Source extract —
But to the hosts themselves, Westworld is entirely real, as are their pre-programmed identities. While their existence is ostensibly circumscribed by adherence to preordained narrative ‘loops’, the repetition of their every conversation, death and bodily reconstruction wiped from their memories by the park engineers, certain hosts – notably Dolores, the rancher’s daughter, and Maeve, the bordello madame – are starting to remember their histories. Struggling to understand their occasional eerie interviews with their puppeteering masters – explained away as dreams, on the rare occasion where such explanation is warranted – they fight to break free of their intended loops, with startling consequences.But there is also a hidden layer to Westworld: a maze sought by a mysterious Man in Black and to which the various hosts and their narratives are somehow key. With the hosts exhibiting abnormal behaviour, retaining memories of their former ‘lives’ in a violent, fragmented struggle towards true autonomy, freedom and sentience, Westworld poses a single, sharp question: what does it mean to be human?
Or rather, it’s clearly trying to pose this question; and to be fair, it very nearly succeeds. But for a series so overtly concerned with its own meta – it is, after all, a story about the construction, reception and impact of stories on those who consume and construct them – it has a damnable lack of insight into the particulars of its assumed audiences, both internal and external, and to the ways this hinders the proclaimed universality of its conclusions. Specifically: Westworld is a story in which all the internal storytellers are straight white men endowed with the traditional bigotries of racism, sexism and heteronormativity, but in a context where none of those biases are overtly addressed at any narrative level.
From the outset, it’s clear that Westworld is intended as a no-holds-barred fantasy in the literal sense: a place where the rich and privileged can pay through the nose to fuck, fight and fraternise in a facsimile of the old West without putting themselves at any real physical danger. Nobody there can die: customers, unlike hosts, can’t be killed (though they do risk harm in certain contexts), but each host body and character is nonetheless resurrected, rebuilt and put back into play after they meet their end. Knowing this lends the customers a recklessness and a violence they presumably lack in the real world: hosts are shot, stabbed, raped, assaulted and abused with impunity, because their disposable inhumanity is the point of the experience. This theme is echoed in their treatment by Westworld’s human overseers, who often refer to them as ‘it’ and perform their routine examinations, interviews, repairs and updates while the hosts are naked.

Information provided —
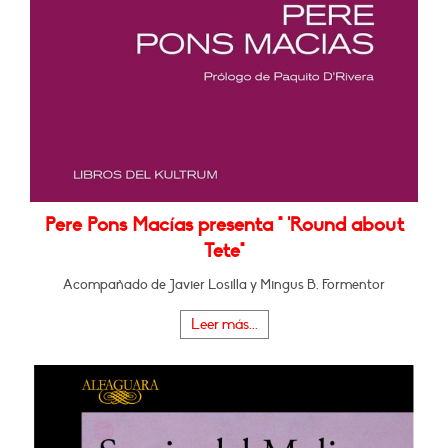
Pere Pons Macías presenta " 'Round about
Tete"
Acompañado de Javier Losilla y Mingus B. Formentor
Leer más...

Job — Reproduce verbatim the passage of the Westworld review, starting with "Or rather, it’s" and going on through "any narrative level.".

Answer area —
Or rather, it’s clearly trying to pose this question; and to be fair, it very nearly succeeds. But for a series so overtly concerned with its own meta – it is, after all, a story about the construction, reception and impact of stories on those who consume and construct them – it has a damnable lack of insight into the particulars of its assumed audiences, both internal and external, and to the ways this hinders the proclaimed universality of its conclusions. Specifically: Westworld is a story in which all the internal storytellers are straight white men endowed with the traditional bigotries of racism, sexism and heteronormativity, but in a context where none of those biases are overtly addressed at any narrative level.